Cosmologists talk about the “Big Bang” when everything came into existence. Before the Big Bang, they say, there was nothing. Nothing! But what does this mean. I like to think of it by analogy. If you take a piece of paper and draw a circle on it, you can consider this circle to contain all space and time and everything that exists in space and time. If you draw a line horizontally through it you can label the big inside the circle as ‘time’. Note that the line should not extend beyond the circle.

The point where the line reaches the left hand side of the circle is the Big Bang. The point where the line reaches the right hand side of the circle is the point where everything collapses on itself and space and time cease to exist.

Some cosmologists think that there will not be a collapse, so the curve is not a circle but a curve open to the right. This doesn’t affect my argument – everything and every time is included inside the curve.

If you now draw a line vertically, not extending beyond the curve, and label it ‘space’. If you move the line to the left, the graphical distance between the top point and the bottom shrinks. Moving the line to the left moves it back along the time axis and represents an earlier state of everything. When the line just touches the curve the point of intersection of the two lines represents the Big Bang.

What about the points outside of the curve? This is where the analogy breaks down.
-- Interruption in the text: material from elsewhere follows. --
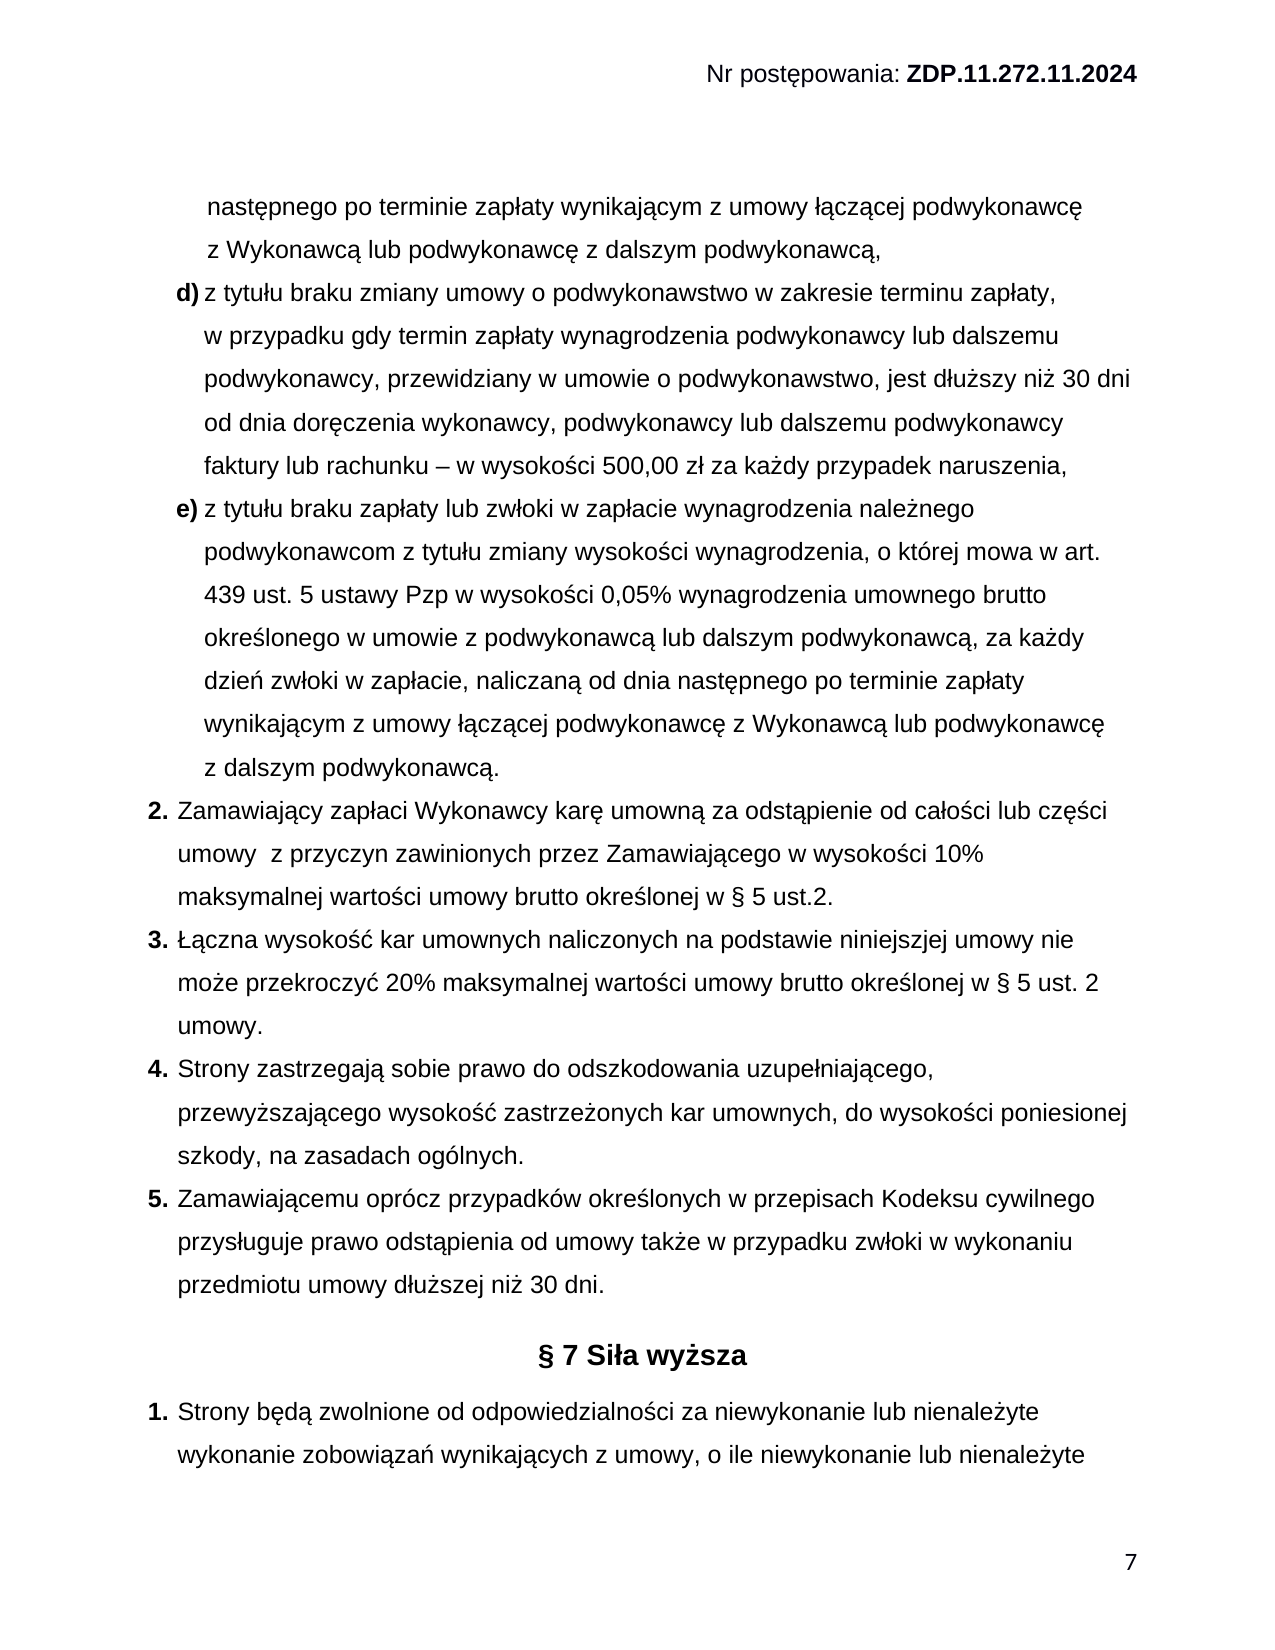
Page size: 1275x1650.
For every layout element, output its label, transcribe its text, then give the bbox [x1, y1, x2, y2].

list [148, 1397, 1137, 1469]
list z tytułu braku zapłaty lub zwłoki w zapłacie wynagrodzenia należnego podwykonawcom z tytułu zmiany wysokości wynagrodzenia, o której mowa w art. 439 ust. 5 ustawy Pzp w wysokości 0,05% wynagrodzenia umownego brutto określonego w umowie z podwykonawcą lub dalszym podwykonawcą, za każdy dzień zwłoki w zapłacie, naliczaną od dnia następnego po terminie zapłaty wynikającym z umowy łączącej podwykonawcę z Wykonawcą lub podwykonawcę z dalszym podwykonawcą. [176, 494, 1137, 781]
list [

Since we have included all space and time inside the curve the points outside the curve do not represent real points in space and time at all. In short, they do not exist. We could loosely say that nothing exists outside the curve of space and time, but that is not true. ‘Nothing’ is a concept based on space and time, being the opposite of ‘something’ or the potentiality for ‘something’ and as such needs a space-time framework to mean anything. If there is no space and time, there can be no ‘something’ and therefore ‘nothing’ is meaningless. Beginners in science and astronomy might ask what is beyond the boundary of the universe, but the question doesn’t mean anything. The universe contains everything.
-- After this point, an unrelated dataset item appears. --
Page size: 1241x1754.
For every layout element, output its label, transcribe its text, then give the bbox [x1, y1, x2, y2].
If there were other universes, with their own space and time, they would have to be right alongside our universe (that is an analogy of course – language fails us in this situation) as there is nothing to be between the two universes. If you were able to travel from one universe to the other, a concept which I don’t believe stands up to examination, you probably wouldn’t notice the difference. Maybe nothing is a sort of inability to be. But that language implies an intent, which implies a lot of other things and maybe leads to pantheism and I don’t wish to go there.

Well, I’ve used over 1300 words to talk about ‘nothing’, so I will stop here. What comes after the end of this post? Why, nothing, of course!